What the task asks
From the records below, please return each line that holds the word "デモ実行".

Plain-text document sources
____________
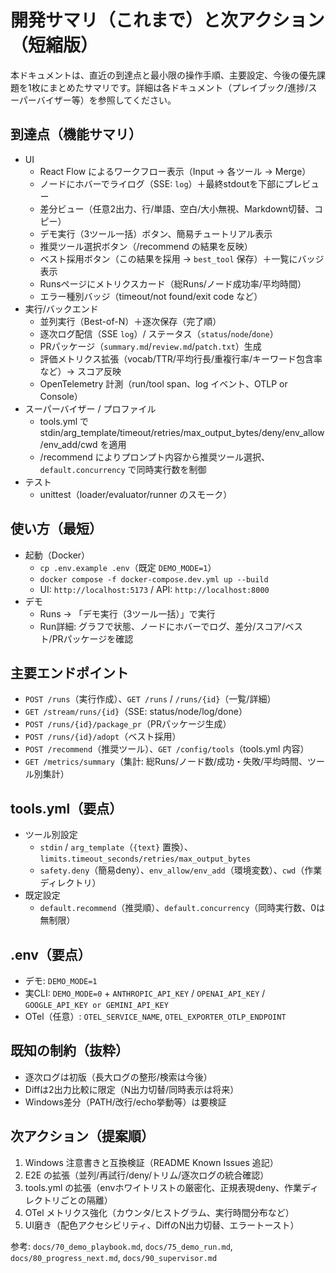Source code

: # 開発サマリ（これまで）と次アクション（短縮版）

本ドキュメントは、直近の到達点と最小限の操作手順、主要設定、今後の優先課題を1枚にまとめたサマリです。詳細は各ドキュメント（プレイブック/進捗/スーパーバイザー等）を参照してください。

## 到達点（機能サマリ）
- UI
  - React Flow によるワークフロー表示（Input → 各ツール → Merge）
  - ノードにホバーでライログ（SSE: `log`）＋最終stdoutを下部にプレビュー
  - 差分ビュー（任意2出力、行/単語、空白/大小無視、Markdown切替、コピー）
  - デモ実行（3ツール一括）ボタン、簡易チュートリアル表示
  - 推奨ツール選択ボタン（/recommend の結果を反映）
  - ベスト採用ボタン（この結果を採用 → `best_tool` 保存）＋一覧にバッジ表示
  - Runsページにメトリクスカード（総Runs/ノード成功率/平均時間）
  - エラー種別バッジ（timeout/not found/exit code など）
- 実行/バックエンド
  - 並列実行（Best-of-N）＋逐次保存（完了順）
  - 逐次ログ配信（SSE `log`）/ ステータス（`status`/`node`/`done`）
  - PRパッケージ（`summary.md`/`review.md`/`patch.txt`）生成
  - 評価メトリクス拡張（vocab/TTR/平均行長/重複行率/キーワード包含率 など）→ スコア反映
  - OpenTelemetry 計測（run/tool span、log イベント、OTLP or Console）
- スーパーバイザー / プロファイル
  - tools.yml で stdin/arg_template/timeout/retries/max_output_bytes/deny/env_allow/env_add/cwd を適用
  - /recommend によりプロンプト内容から推奨ツール選択、`default.concurrency` で同時実行数を制御
- テスト
  - unittest（loader/evaluator/runner のスモーク）

## 使い方（最短）
- 起動（Docker）
  - `cp .env.example .env`（既定 `DEMO_MODE=1`）
  - `docker compose -f docker-compose.dev.yml up --build`
  - UI: `http://localhost:5173` / API: `http://localhost:8000`
- デモ
  - Runs → 「デモ実行（3ツール一括）」で実行
  - Run詳細: グラフで状態、ノードにホバーでログ、差分/スコア/ベスト/PRパッケージを確認

## 主要エンドポイント
- `POST /runs`（実行作成）、`GET /runs` / `/runs/{id}`（一覧/詳細）
- `GET /stream/runs/{id}`（SSE: status/node/log/done）
- `POST /runs/{id}/package_pr`（PRパッケージ生成）
- `POST /runs/{id}/adopt`（ベスト採用）
- `POST /recommend`（推奨ツール）、`GET /config/tools`（tools.yml 内容）
 - `GET /metrics/summary`（集計: 総Runs/ノード数/成功・失敗/平均時間、ツール別集計）

## tools.yml（要点）
- ツール別設定
  - `stdin` / `arg_template`（`{text}` 置換）、`limits.timeout_seconds/retries/max_output_bytes`
  - `safety.deny`（簡易deny）、`env_allow/env_add`（環境変数）、`cwd`（作業ディレクトリ）
- 既定設定
  - `default.recommend`（推奨順）、`default.concurrency`（同時実行数、0は無制限）

## .env（要点）
- デモ: `DEMO_MODE=1`
- 実CLI: `DEMO_MODE=0` + `ANTHROPIC_API_KEY` / `OPENAI_API_KEY` / `GOOGLE_API_KEY or GEMINI_API_KEY`
- OTel（任意）: `OTEL_SERVICE_NAME`, `OTEL_EXPORTER_OTLP_ENDPOINT`

## 既知の制約（抜粋）
- 逐次ログは初版（長大ログの整形/検索は今後）
- Diffは2出力比較に限定（N出力切替/同時表示は将来）
- Windows差分（PATH/改行/echo挙動等）は要検証

## 次アクション（提案順）
1. Windows 注意書きと互換検証（README Known Issues 追記）
2. E2E の拡張（並列/再試行/deny/トリム/逐次ログの統合確認）
3. tools.yml の拡張（envホワイトリストの厳密化、正規表現deny、作業ディレクトリごとの隔離）
4. OTel メトリクス強化（カウンタ/ヒストグラム、実行時間分布など）
5. UI磨き（配色アクセシビリティ、DiffのN出力切替、エラートースト）

参考: `docs/70_demo_playbook.md`, `docs/75_demo_run.md`, `docs/80_progress_next.md`, `docs/90_supervisor.md`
____________
Reply
  - デモ実行（3ツール一括）ボタン、簡易チュートリアル表示
  - Runs → 「デモ実行（3ツール一括）」で実行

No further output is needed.